Creating a Data Set Containing the Crosstabulation

The CORRESP procedure can read or create a contingency or Burt table. PROC CORRESP is generally more efficient with VAR statement input than with TABLES statement input. TABLES statement input requires that the table be created from raw categorical variables, whereas the VAR statement is used to read an existing table.

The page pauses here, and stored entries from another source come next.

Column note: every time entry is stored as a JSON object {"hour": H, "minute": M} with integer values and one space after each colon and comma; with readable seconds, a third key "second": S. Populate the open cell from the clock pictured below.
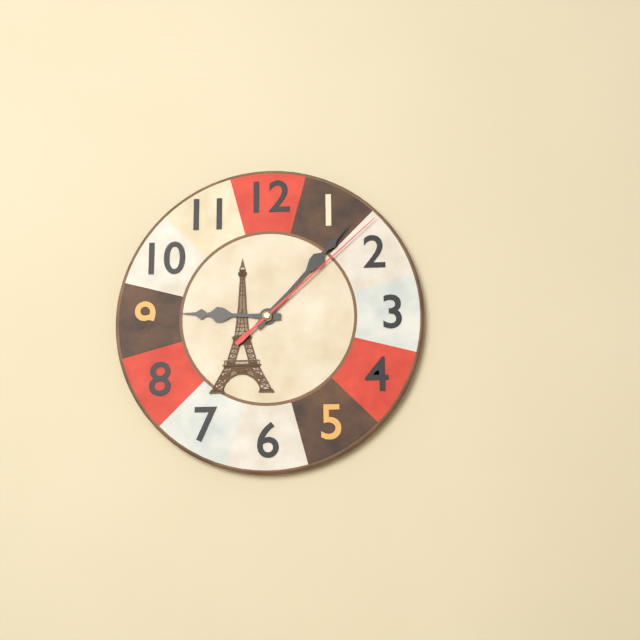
{"hour": 9, "minute": 7, "second": 8}
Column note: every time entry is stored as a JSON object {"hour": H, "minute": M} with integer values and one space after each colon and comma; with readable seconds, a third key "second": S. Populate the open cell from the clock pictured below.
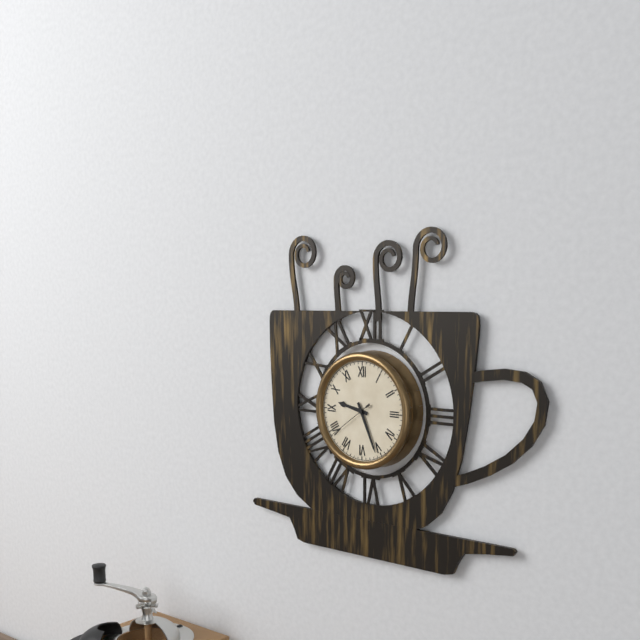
{"hour": 9, "minute": 26}
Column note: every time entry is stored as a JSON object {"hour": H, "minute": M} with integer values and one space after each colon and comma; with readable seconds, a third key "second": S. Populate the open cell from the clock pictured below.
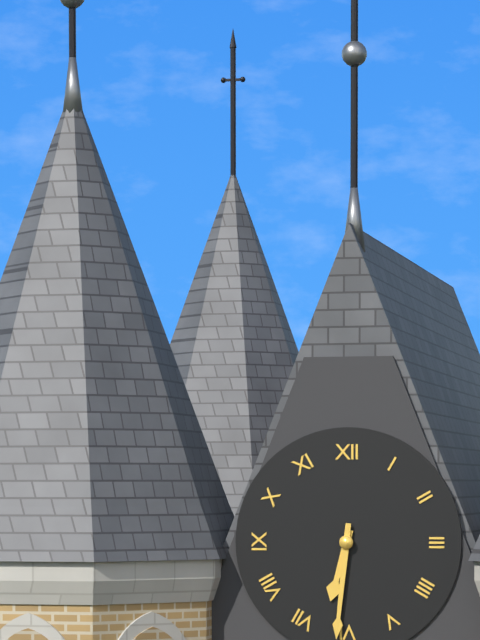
{"hour": 6, "minute": 31}
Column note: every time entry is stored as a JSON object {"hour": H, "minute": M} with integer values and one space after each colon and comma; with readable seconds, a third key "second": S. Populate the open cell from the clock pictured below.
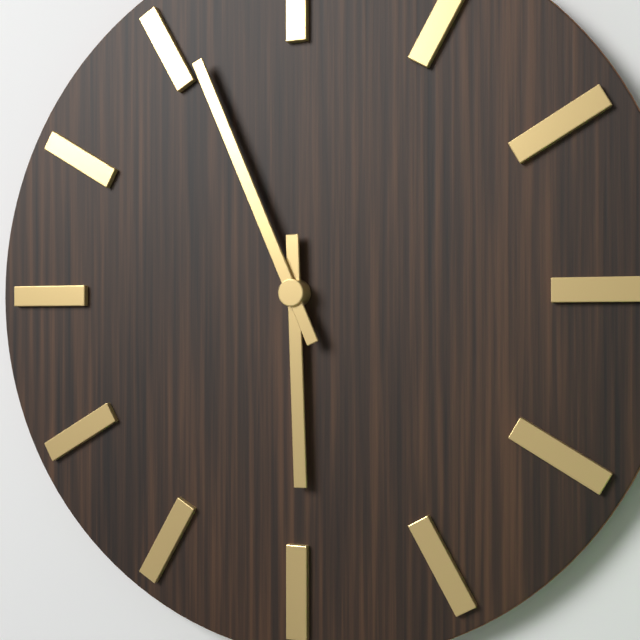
{"hour": 5, "minute": 56}
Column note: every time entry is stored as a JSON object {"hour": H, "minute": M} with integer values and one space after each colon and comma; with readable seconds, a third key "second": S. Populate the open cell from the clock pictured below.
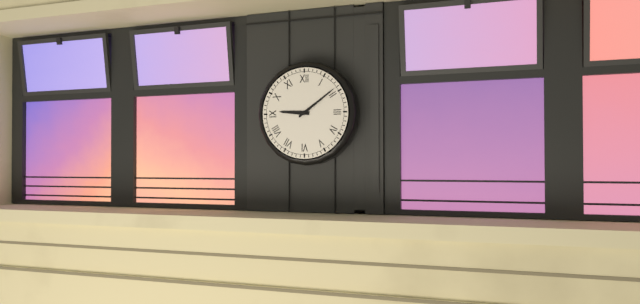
{"hour": 9, "minute": 9}
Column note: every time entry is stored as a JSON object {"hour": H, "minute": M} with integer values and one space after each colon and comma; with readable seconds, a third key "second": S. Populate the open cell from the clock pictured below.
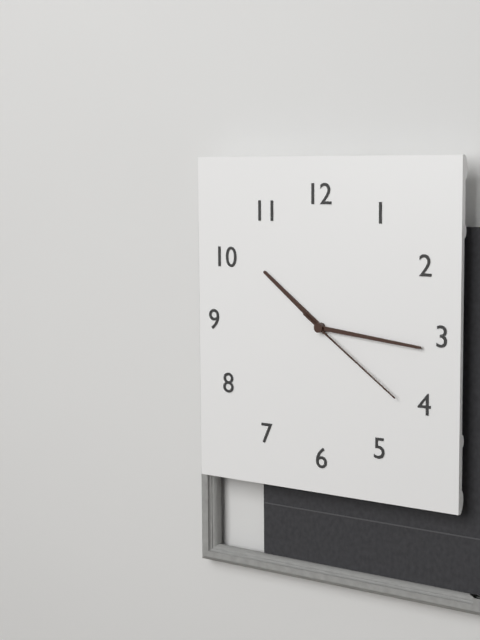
{"hour": 10, "minute": 16, "second": 21}
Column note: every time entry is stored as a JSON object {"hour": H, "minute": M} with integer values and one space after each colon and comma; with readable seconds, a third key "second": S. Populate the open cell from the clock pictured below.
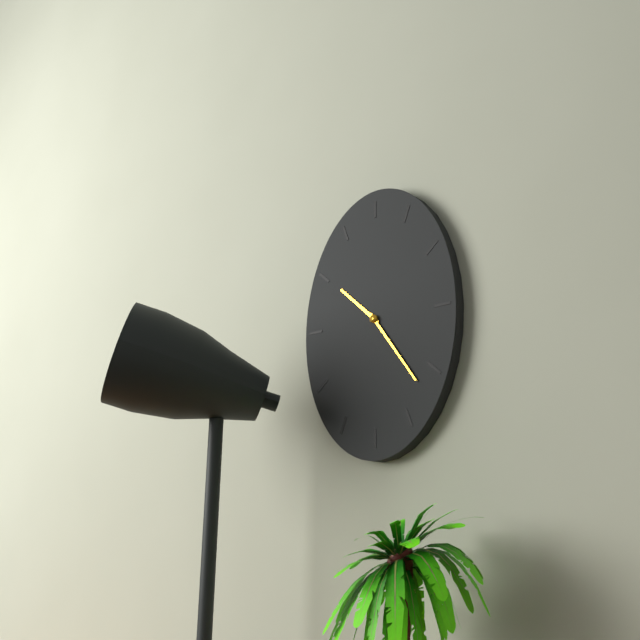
{"hour": 10, "minute": 24}
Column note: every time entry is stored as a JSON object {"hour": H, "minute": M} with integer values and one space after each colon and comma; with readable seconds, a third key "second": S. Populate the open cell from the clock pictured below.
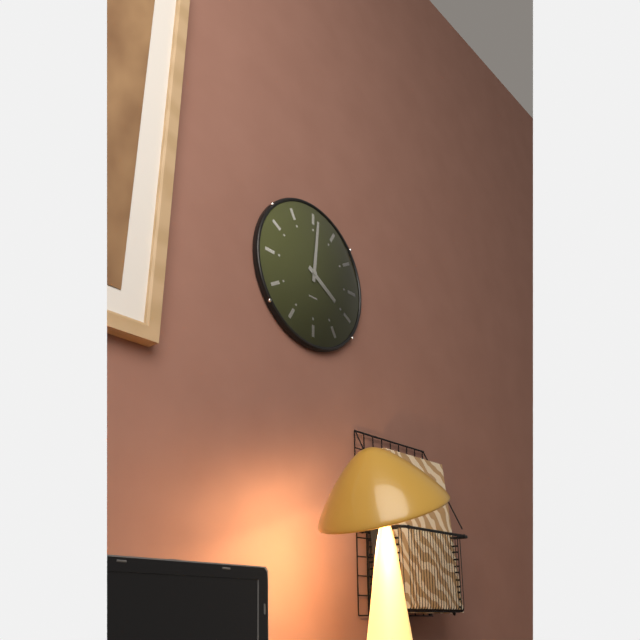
{"hour": 4, "minute": 1}
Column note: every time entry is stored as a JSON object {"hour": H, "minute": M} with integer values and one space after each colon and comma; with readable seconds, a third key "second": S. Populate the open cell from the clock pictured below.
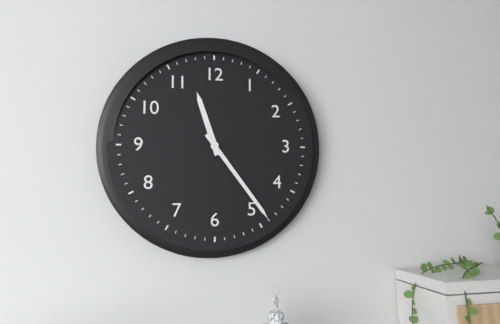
{"hour": 11, "minute": 24}
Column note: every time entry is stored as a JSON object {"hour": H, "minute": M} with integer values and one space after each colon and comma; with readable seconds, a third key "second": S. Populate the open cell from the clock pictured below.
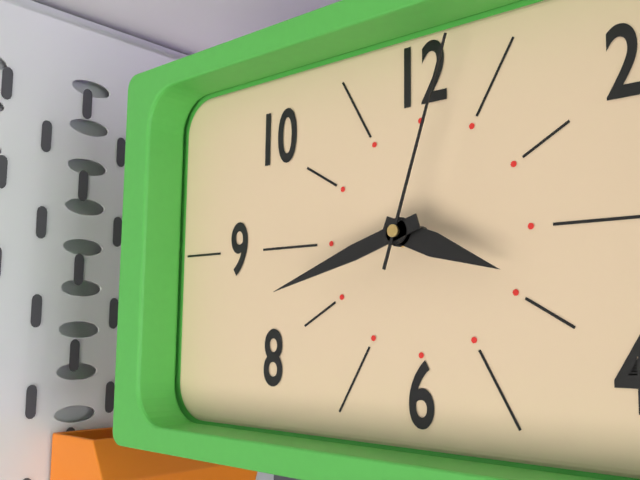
{"hour": 3, "minute": 42, "second": 3}
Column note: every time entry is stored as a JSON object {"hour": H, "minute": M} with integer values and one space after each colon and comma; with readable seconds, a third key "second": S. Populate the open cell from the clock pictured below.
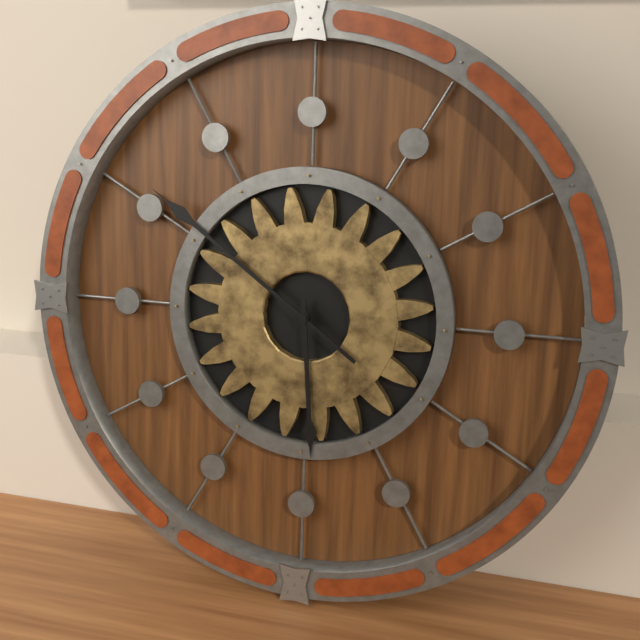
{"hour": 5, "minute": 51}
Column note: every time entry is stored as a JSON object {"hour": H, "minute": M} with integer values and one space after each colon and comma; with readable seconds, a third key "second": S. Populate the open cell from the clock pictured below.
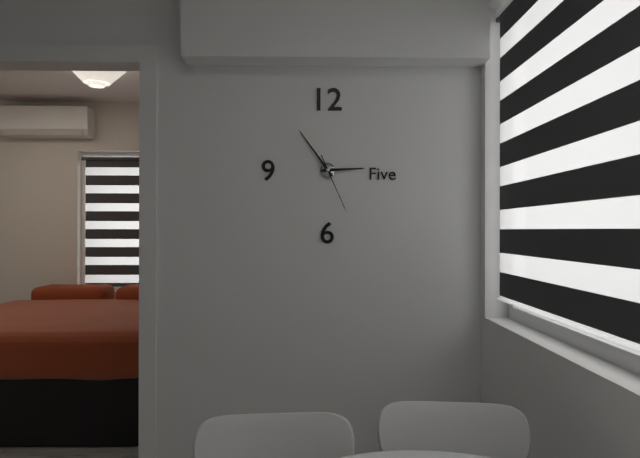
{"hour": 2, "minute": 54, "second": 26}
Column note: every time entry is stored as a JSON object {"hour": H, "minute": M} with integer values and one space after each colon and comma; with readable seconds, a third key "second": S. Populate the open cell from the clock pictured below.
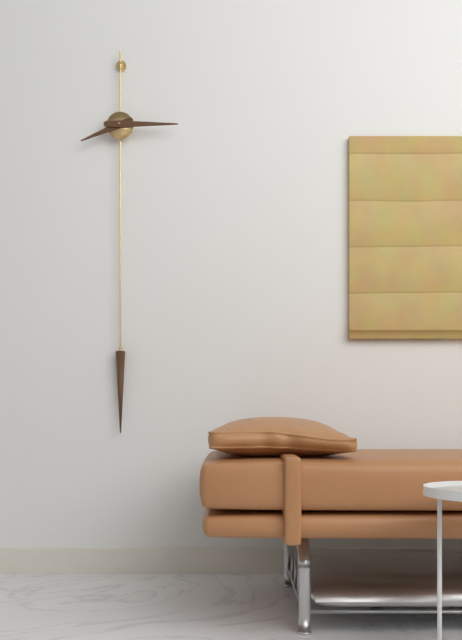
{"hour": 8, "minute": 15}
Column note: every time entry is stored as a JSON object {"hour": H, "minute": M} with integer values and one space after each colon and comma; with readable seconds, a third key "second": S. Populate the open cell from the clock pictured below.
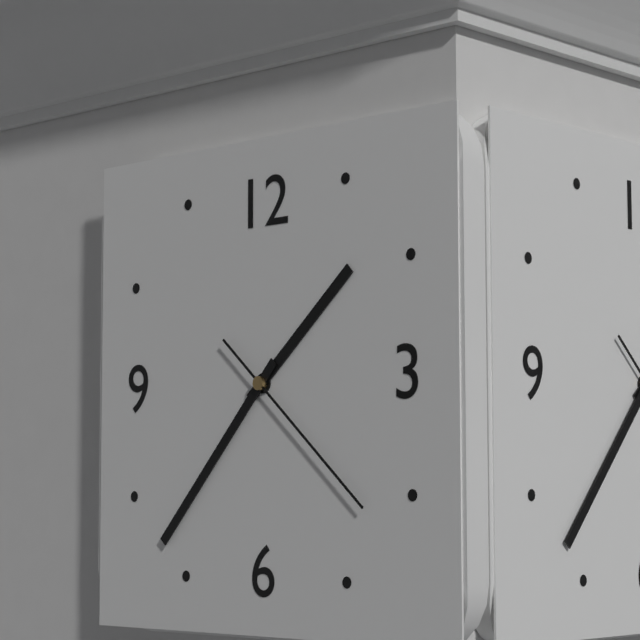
{"hour": 1, "minute": 37, "second": 22}
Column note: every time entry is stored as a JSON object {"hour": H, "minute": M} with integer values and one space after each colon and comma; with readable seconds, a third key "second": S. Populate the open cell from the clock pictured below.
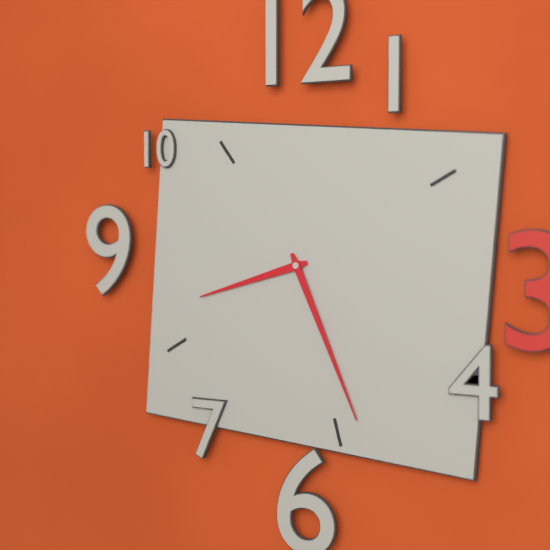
{"hour": 8, "minute": 26}
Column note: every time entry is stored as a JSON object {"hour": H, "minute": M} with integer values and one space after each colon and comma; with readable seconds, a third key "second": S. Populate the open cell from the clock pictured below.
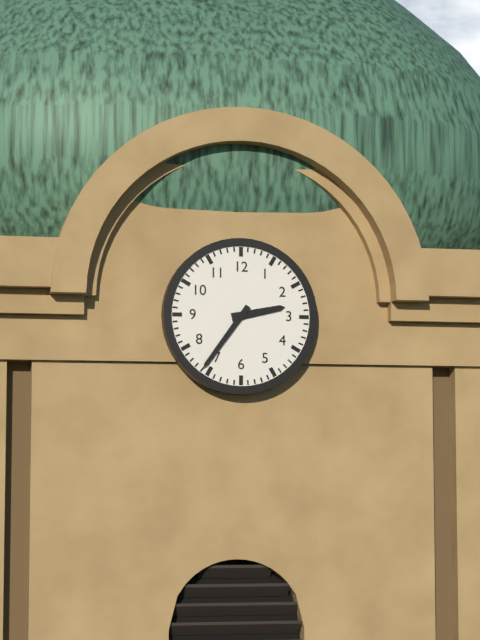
{"hour": 2, "minute": 36}
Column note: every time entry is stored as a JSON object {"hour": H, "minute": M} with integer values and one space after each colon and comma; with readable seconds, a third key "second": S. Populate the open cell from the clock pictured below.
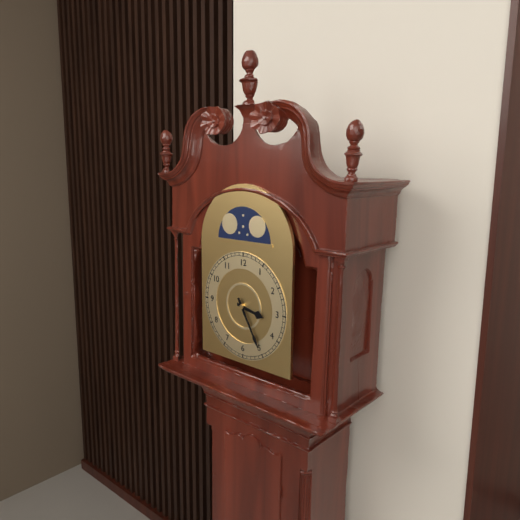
{"hour": 3, "minute": 25}
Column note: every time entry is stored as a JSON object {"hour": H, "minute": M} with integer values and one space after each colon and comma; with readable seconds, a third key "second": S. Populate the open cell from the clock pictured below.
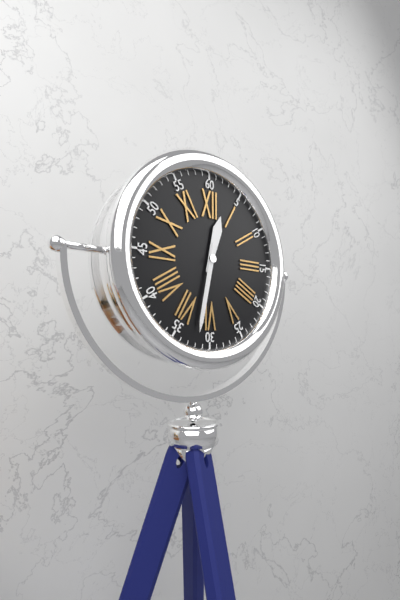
{"hour": 12, "minute": 32}
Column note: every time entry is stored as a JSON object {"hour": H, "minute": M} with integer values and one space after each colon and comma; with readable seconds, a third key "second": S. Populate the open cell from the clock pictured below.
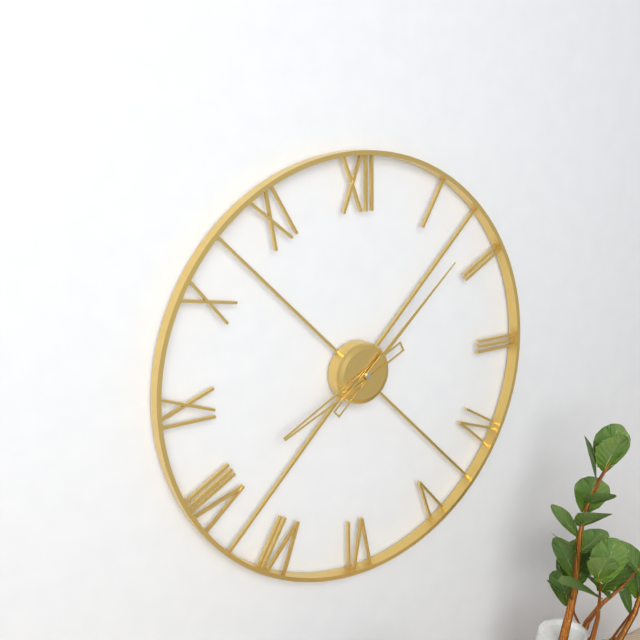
{"hour": 8, "minute": 8}
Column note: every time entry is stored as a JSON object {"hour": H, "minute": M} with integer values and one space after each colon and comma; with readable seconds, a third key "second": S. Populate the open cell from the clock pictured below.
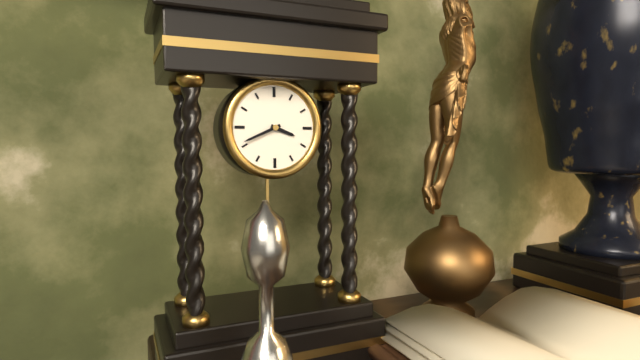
{"hour": 3, "minute": 41}
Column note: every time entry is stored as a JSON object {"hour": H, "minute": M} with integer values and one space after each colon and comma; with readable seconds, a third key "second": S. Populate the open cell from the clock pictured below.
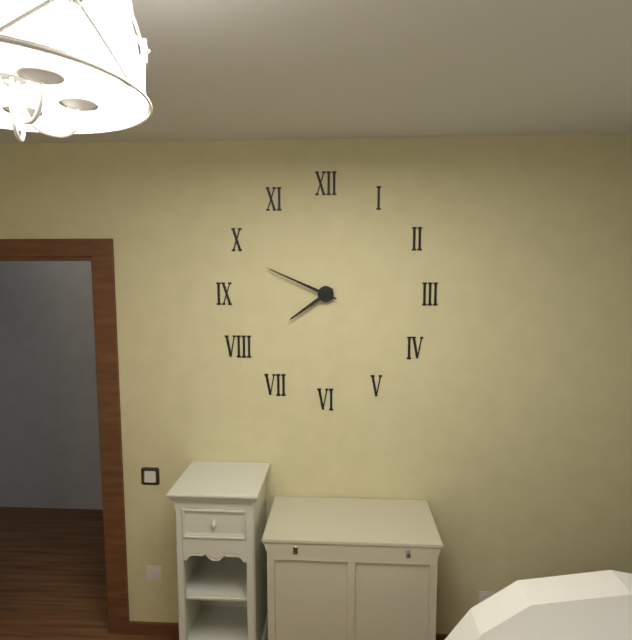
{"hour": 7, "minute": 49}
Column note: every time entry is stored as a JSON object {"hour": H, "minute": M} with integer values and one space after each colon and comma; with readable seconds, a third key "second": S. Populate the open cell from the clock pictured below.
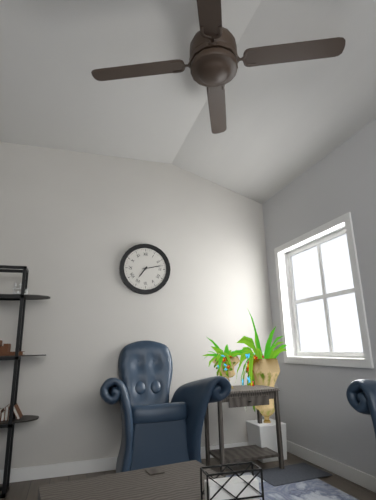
{"hour": 7, "minute": 13}
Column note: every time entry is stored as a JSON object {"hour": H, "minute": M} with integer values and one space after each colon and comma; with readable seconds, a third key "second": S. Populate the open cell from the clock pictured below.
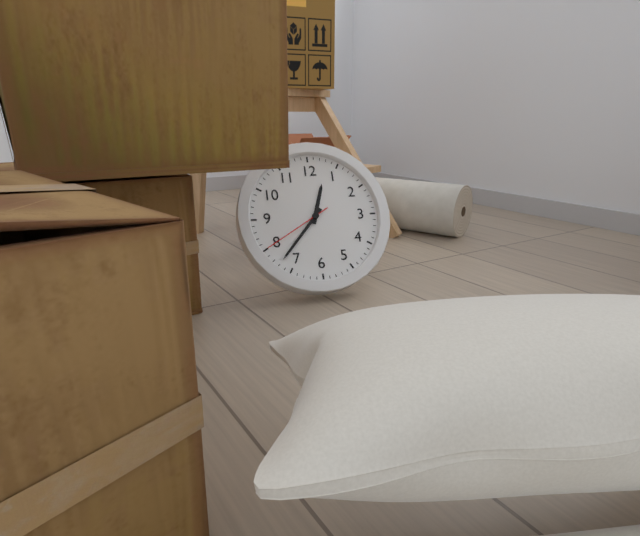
{"hour": 12, "minute": 37, "second": 40}
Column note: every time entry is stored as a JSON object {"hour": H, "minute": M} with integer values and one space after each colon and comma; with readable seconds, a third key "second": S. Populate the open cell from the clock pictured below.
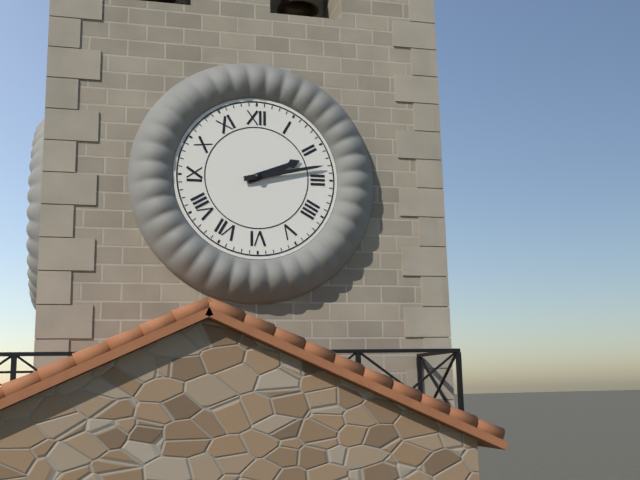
{"hour": 2, "minute": 13}
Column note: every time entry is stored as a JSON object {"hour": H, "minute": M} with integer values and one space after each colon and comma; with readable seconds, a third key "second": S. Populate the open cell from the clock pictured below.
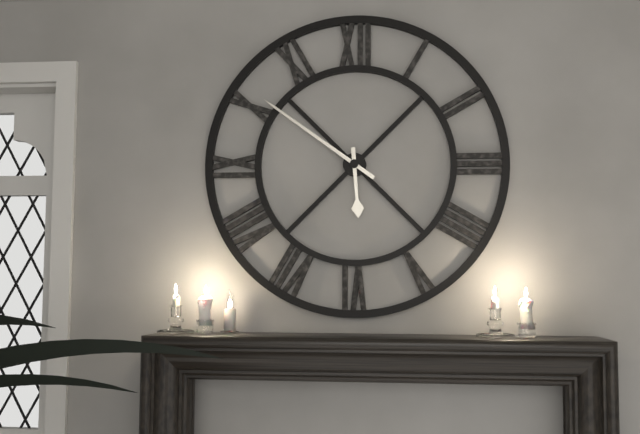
{"hour": 5, "minute": 51}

For extremely large problems, if PROC CORRESP runs out of memory, it might be possible to use some other method to create the table and then use VAR statement input with PROC CORRESP.

The following example uses the CORRESP, FREQ, and TRANSPOSE procedures to create rectangular tables from a SAS data set WORK.A that contains the categorical variables V1V5. The Burt table examples assume that no categorical variable has a value found in any of the other categorical variables (that is, that each row and column label is unique).

You can use PROC CORRESP and the ODS OUTPUT statement as follows to create a rectangular two-way contingency table from two categorical variables:

proc corresp data=a observed short;
   ods output Observed=Obs(drop=Sum where=(Label ne 'Sum'));
   tables v1, v2;
run;

You can use PROC FREQ and PROC TRANSPOSE to create a rectangular two-way contingency table from two categorical variables, as in the following statements:

proc freq data=a;
   tables v1 * v2 / sparse noprint out=freqs;
run;

proc transpose data=freqs out=rfreqs(drop=_:);
   id  v2;
   var count;
   by  v1;
run;

You can use PROC CORRESP and the ODS OUTPUT statement as follows to create a Burt table from five categorical variables:

proc corresp data=a observed short mca;
   ods output Burt=Obs;
   tables v1-v5;
run;

You can use a DATA step, PROC FREQ, and PROC TRANSPOSE to create a Burt table from five categorical variables, as in the following statements:

data b;
   set a;
   array v[5] $ v1-v5;
   do i = 1 to 5;
      row = v[i];
      do j = 1 to 5;
         column = v[j];
         output;
         end;
      end;
   keep row column;
run;

proc freq data=b;
   tables row * column / sparse  noprint out=freqs;
run;

proc transpose data=freqs out=rfreqs(drop=_:);
   id  column;
   var count;
   by  row;
run;